At this year’s Hadoop Summit 2013
, I presented on the “The Data Center and Hadoop” which built upon the past two years of testing the effects of Hadoop on the data center infrastructure
. What makes Hadoop an important framework to study in the data center is that it contains a distributed system that combines both a distributed file system (HDFS) along with an execution framework (Map/Reduce). Further it builds upon itself and can provide other real-time or key/value stores(HBASE) along with many other possibilities. Each comes with its own set of infrastructure requirements that include throughput sensitive components along with latency sensitive components. Further in the Data Center, understanding how all these components work together is key to optimized deployments.
After studying many of these components and their effects, the very data we were alanyzing became a topic of a lot of our discussions. We combined application performance data, application logs, compute data AND network data to build a complete picture of what is happening in the data center.
With the advent of programmable networks (aka “Software Defined Networking”) it is not only important to make the network more application aware, but to also know where and how to analyze and make the right connections between the application and the network.

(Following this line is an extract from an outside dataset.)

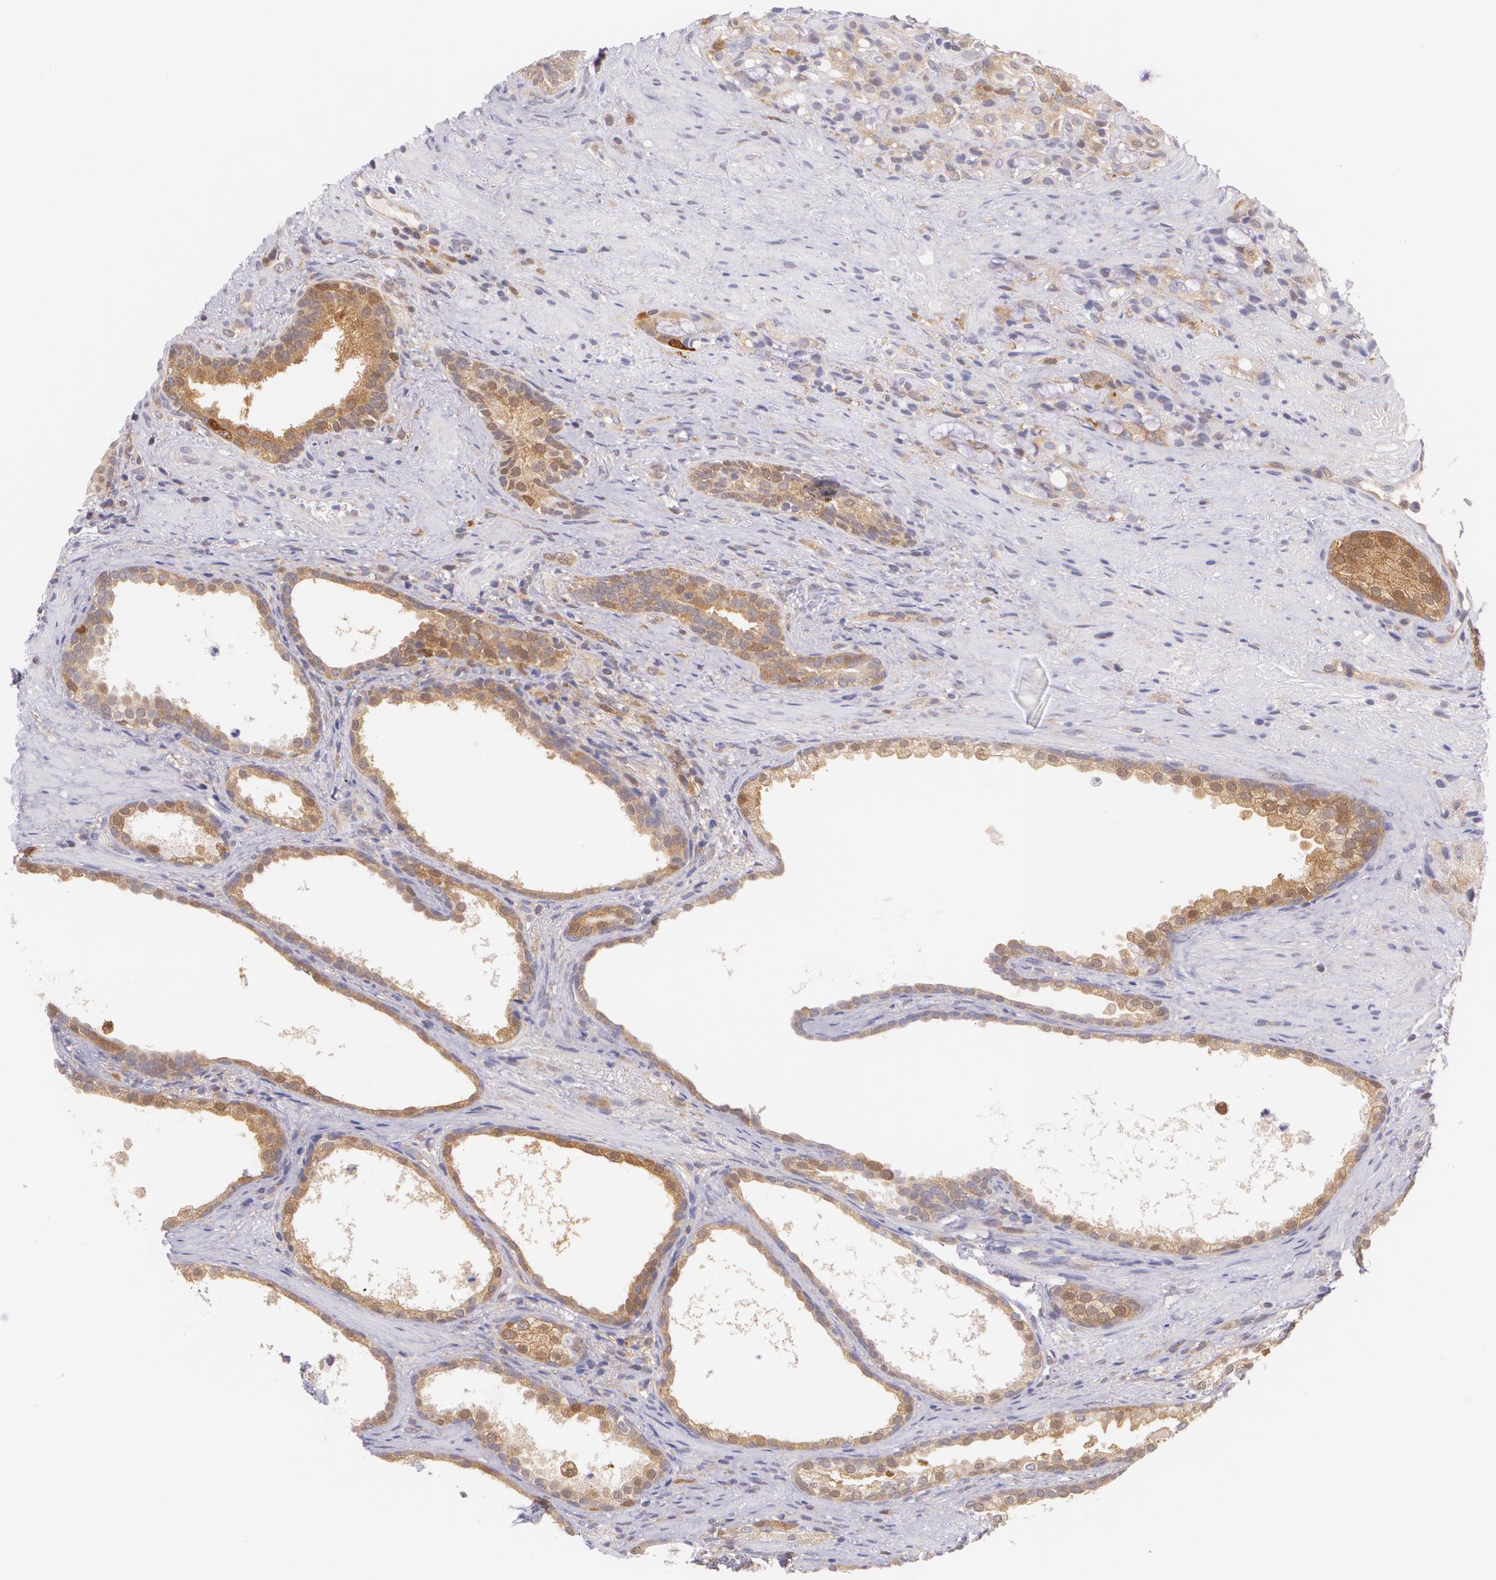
{"staining": {"intensity": "moderate", "quantity": ">75%", "location": "cytoplasmic/membranous"}, "tissue": "prostate cancer", "cell_type": "Tumor cells", "image_type": "cancer", "snomed": [{"axis": "morphology", "description": "Adenocarcinoma, High grade"}, {"axis": "topography", "description": "Prostate"}], "caption": "Brown immunohistochemical staining in prostate cancer (high-grade adenocarcinoma) demonstrates moderate cytoplasmic/membranous staining in approximately >75% of tumor cells.", "gene": "HSPH1", "patient": {"sex": "male", "age": 72}}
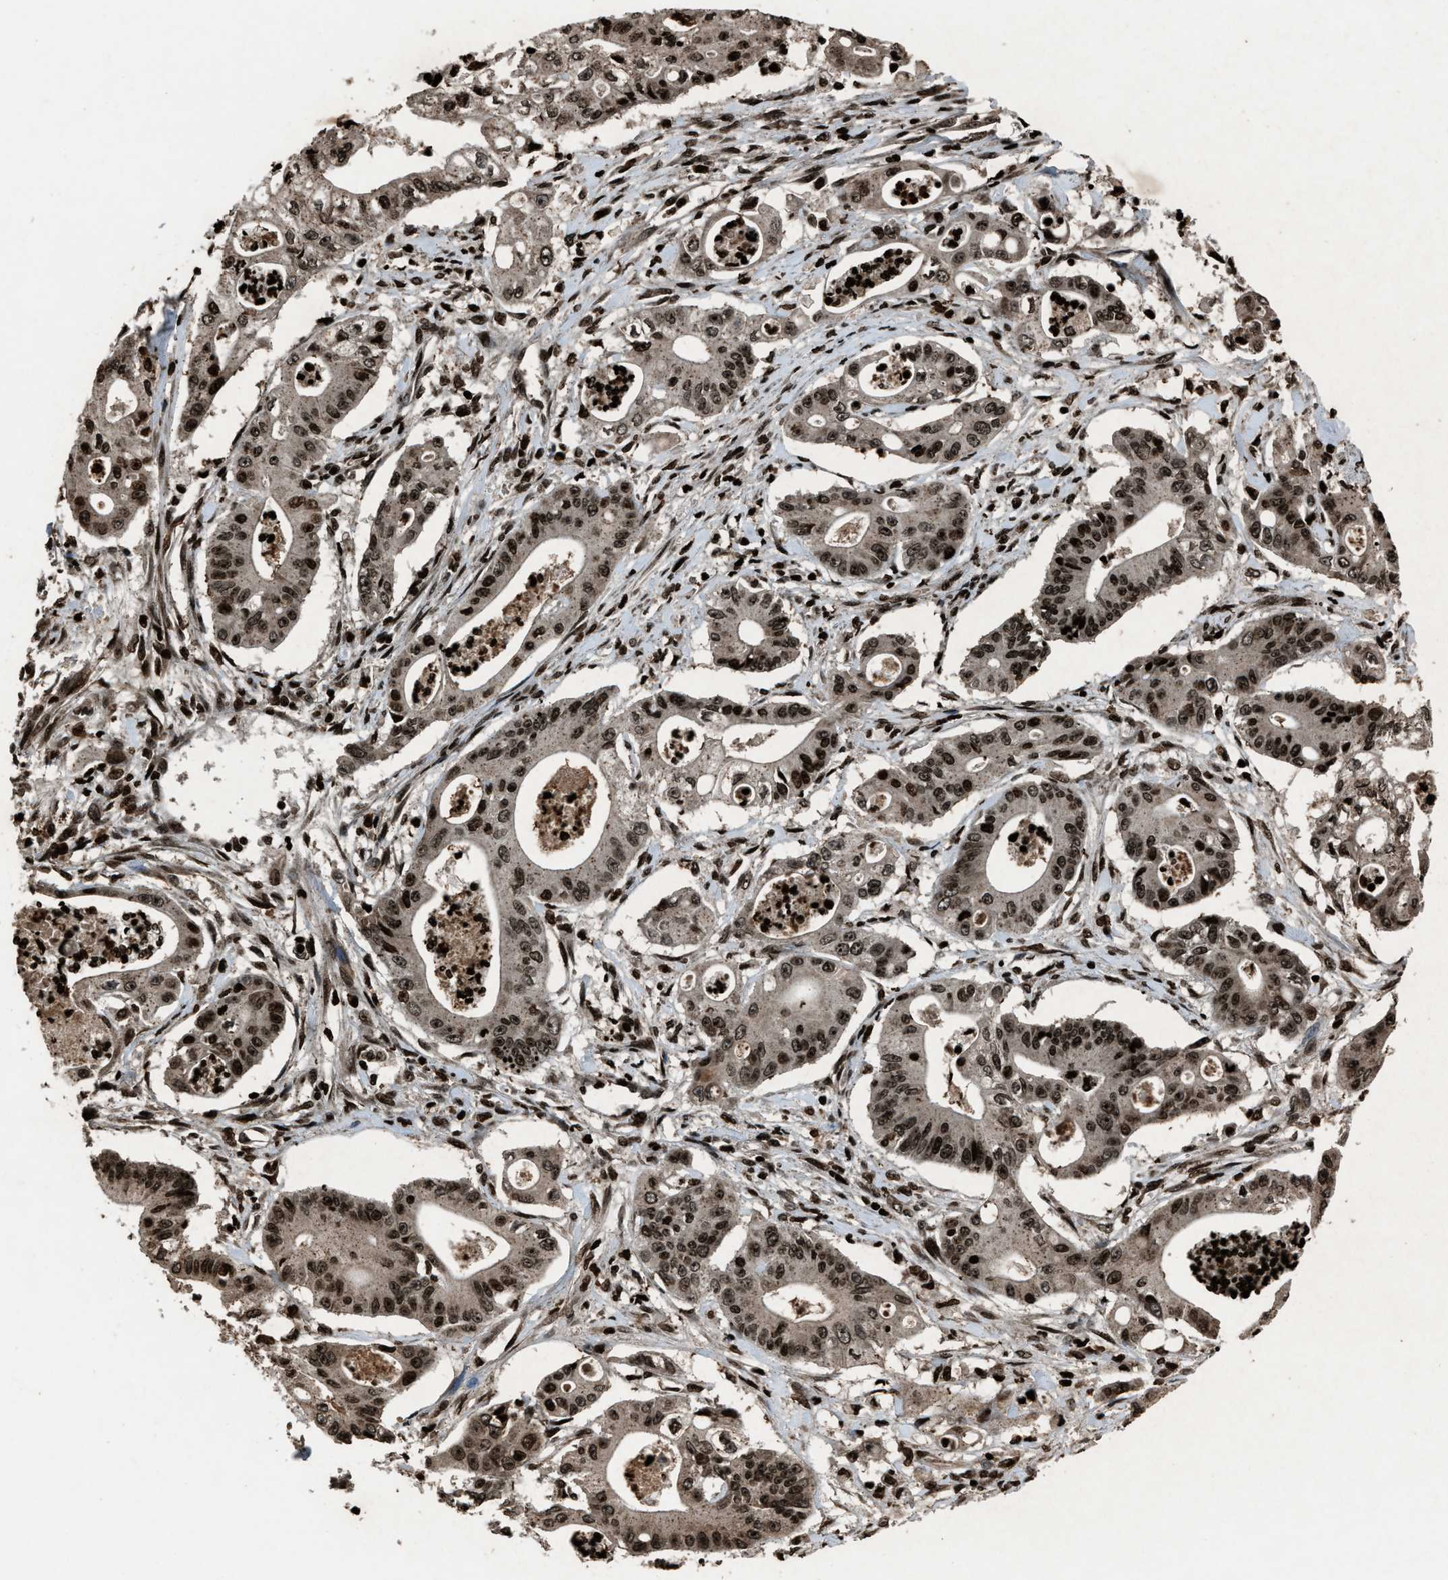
{"staining": {"intensity": "strong", "quantity": ">75%", "location": "nuclear"}, "tissue": "pancreatic cancer", "cell_type": "Tumor cells", "image_type": "cancer", "snomed": [{"axis": "morphology", "description": "Normal tissue, NOS"}, {"axis": "topography", "description": "Lymph node"}], "caption": "Brown immunohistochemical staining in pancreatic cancer displays strong nuclear staining in approximately >75% of tumor cells.", "gene": "H4C1", "patient": {"sex": "male", "age": 62}}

First we looked from a pure operational and troubleshooting perspective. One key finding showed that throughput sensitive traffic had a direct impact on latency sensitive traffic. For example, when running a map/reduce job next to a HBase read request, can cause large spikes in the read latency due to buffer(Queue) build up on the network. To understand these scenarios, it is important to correlate the actual source of queueuing(the map/reduce job) and any other traffic that may be present at the same time. To do this, we took advantage of the programmability of the Nexus switches, to provide a high resolution view of the buffer occupancy of the actual map/reduce jobs running on the switch, along with details of the jobs themselves. We accomplished this all through the Nexus python framework we made available on our github.com/datacenter
Secondly, in order to correlate even more sources of data and to provide a longer term view, we choose to export the switching information to a separate framework to do more in depth analysis. We found that while making the network application aware for operations and troubleshooting, more in-depth analysis from multiple sources are better accomplished off the network itself (for example, using Hadoop itself). For this, we also took advantage of the programmability of the switch. Instead of traditional SNMP, which is a pull model, we used a python script on the switch to gather very high resolution counter information, aggregate and push the data out. Further, optionally, we could also synchronize everything with IEEE1588 Precision Time Protocol, to really get nanosecond accuracy to correlate the events. Latency isn’t a key considerations for Hadoop, but when tracking log data clock accuracy can be important.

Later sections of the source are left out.